Zeigarnik Effect→ We have stronger memories for uncompleted tasks. The earlier you ‘open up’ a task, the longer your mind will work on it, and the more you’ll remember. 

⁍ Practice ‘Interleaving’ → Choose ‘varied’ over ‘block’ practice. Rather than doing a block of the same question types, mix it up with different subjects. This random assortment and unpredictability results in a deeper memory trace and better mastery…even if it doesn’t feel as good initially (see Robert Bjork’s desirable difficulty→ slow down short term performance for long term retention).

🎓Teach!

⁍ Teach to Master→ It’s the fastest way to identify conceptual gaps. You should be able to explain your subject to a 5 year old. Read Barbara Oakley’s Learning How to Learn or Peter Brown’s Make it Stick

🖼 The Hyguru Day

A HyGuru day is your masterpiece, perfect day…within the constraints of reality with the inevitable distractions baked in.
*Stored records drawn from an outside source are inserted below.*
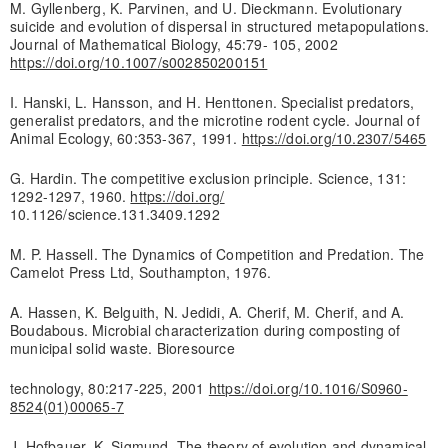
M. Gyllenberg, K. Parvinen, and U. Dieckmann. Evolutionary
suicide and evolution of dispersal in structured metapopulations.
Journal of Mathematical Biology, 45:79- 105, 2002
https://doi.org/10.1007/s002850200151
I. Hanski, L. Hansson, and H. Henttonen. Specialist predators,
generalist predators, and the microtine rodent cycle. Journal of
Animal Ecology, 60:353-367, 1991.
https://doi.org/10.2307/5465
G. Hardin. The competitive exclusion principle. Science, 131:
1292-1297, 1960.
https://doi.org/
10.1126/science.131.3409.1292
M. P. Hassell. The Dynamics of Competition and Predation. The
Camelot Press Ltd, Southampton, 1976.
A. Hassen, K. Belguith, N. Jedidi, A. Cherif, M. Cherif, and A.
Boudabous. Microbial characterization during composting of
municipal solid waste. Bioresource
technology, 80:217-225, 2001
https://doi.org/10.1016/S0960-
8524(01)00065-7
J. Hofbauer, K. Sigmund. The theory of evolution and dynamical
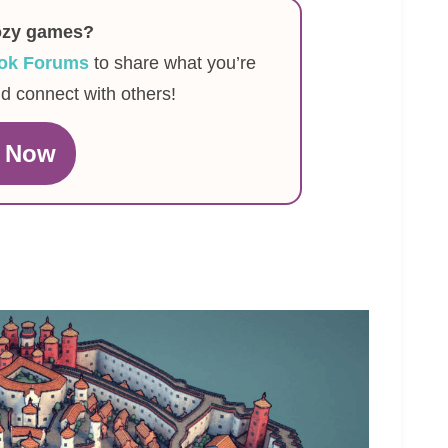
ozy games?
ok Forums
to share what you’re
nd connect with others!
n Now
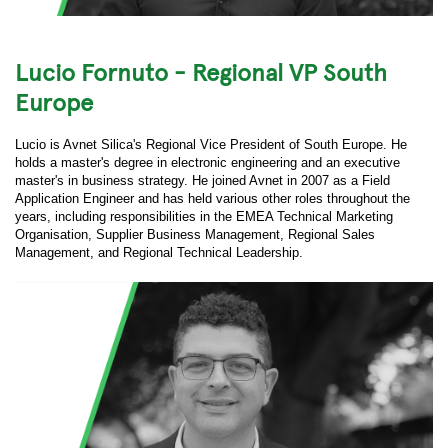
Lucio Fornuto - Regional VP South
Europe
Lucio is Avnet Silica's Regional Vice President of South Europe. He
holds a master's degree in electronic engineering and an executive
master's in business strategy. He joined Avnet in 2007 as a Field
Application Engineer and has held various other roles throughout the
years, including responsibilities in the EMEA Technical Marketing
Organisation, Supplier Business Management, Regional Sales
Management, and Regional Technical Leadership.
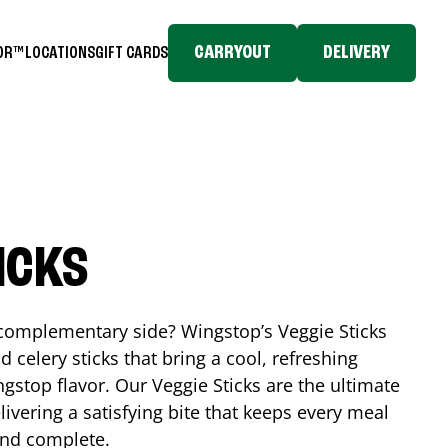
CARRYOUT
DELIVERY
TOR™
LOCATIONS
GIFT CARDS
ICKS
, complementary side? Wingstop’s Veggie Sticks
nd celery sticks that bring a cool, refreshing
gstop flavor. Our Veggie Sticks are the ultimate
livering a satisfying bite that keeps every meal
 and complete.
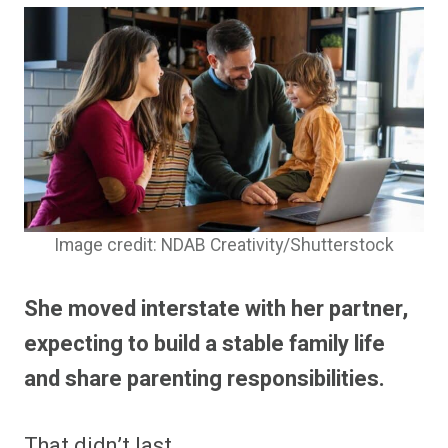
Image credit: NDAB Creativity/Shutterstock
She moved interstate with her partner,
expecting to build a stable family life
and share parenting responsibilities.
That didn’t last.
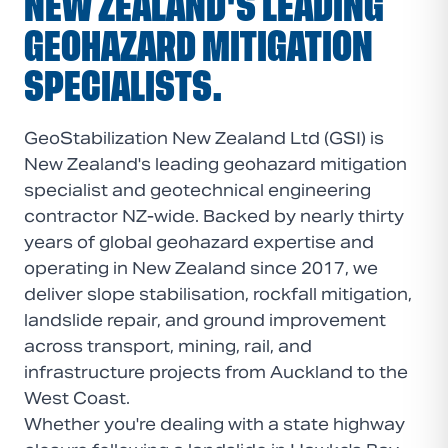
NEW ZEALAND'S LEADING
GEOHAZARD MITIGATION
SPECIALISTS.
GeoStabilization New Zealand Ltd (GSI) is
New Zealand's leading geohazard mitigation
specialist and geotechnical engineering
contractor NZ-wide. Backed by nearly thirty
years of global geohazard expertise and
operating in New Zealand since 2017, we
deliver slope stabilisation, rockfall mitigation,
landslide repair, and ground improvement
across transport, mining, rail, and
infrastructure projects from Auckland to the
West Coast.
Whether you're dealing with a state highway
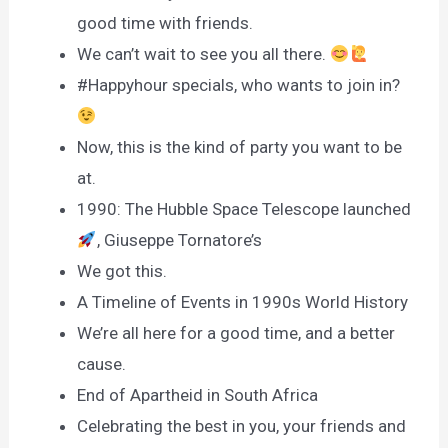
good time with friends.
We can’t wait to see you all there.
#Happyhour specials, who wants to join in?
Now, this is the kind of party you want to be
at.
1990: The Hubble Space Telescope launched
, Giuseppe Tornatore’s
We got this.
A Timeline of Events in 1990s World History
We’re all here for a good time, and a better
cause.
End of Apartheid in South Africa
Celebrating the best in you, your friends and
It might go something like this. 

⁍ AM purpose > PM entertainment

  • Get a good night sleep
  • Decide not to decide→ pick your work the night before, whatever requires your clearest attention, set your goal(s) for the following day, set up your desk and even your coffee

⁍ Be creative before reactive

  • Wake up and do not touch your phone
  • Morning breathing and values/gratitude journaling
  • Early morning 60-90 minute study burst in ‘monk mode,’ NO DISTRACTIONS (avoid ‘attention residue’)
  • Recover by exercising→ boost your mood, concentration, and sleep
  • Eat a good breakfast

⁍ Ultradian rhythms & blocks

  • 90 minutes on/20 minutes off→ Set blocks for study, for recovery, and for email
  • Serotonin/oxytocin rather than dopaminergic recovery→ recover with a walk or a conversation rather than email

⁍ Shutdown Complete!

  • Close your books at a certain time and train your recovery
  • Debrief→ chart progress, reflect on accomplishment & evaluate for improvement, iterate (get curious not furious→ growth mindset)
  • Train your recovery with leisure and solitude
  • Recharge with nighttime/bedtime routine

⁍ AM purpose > PM entertainment→ do it all again!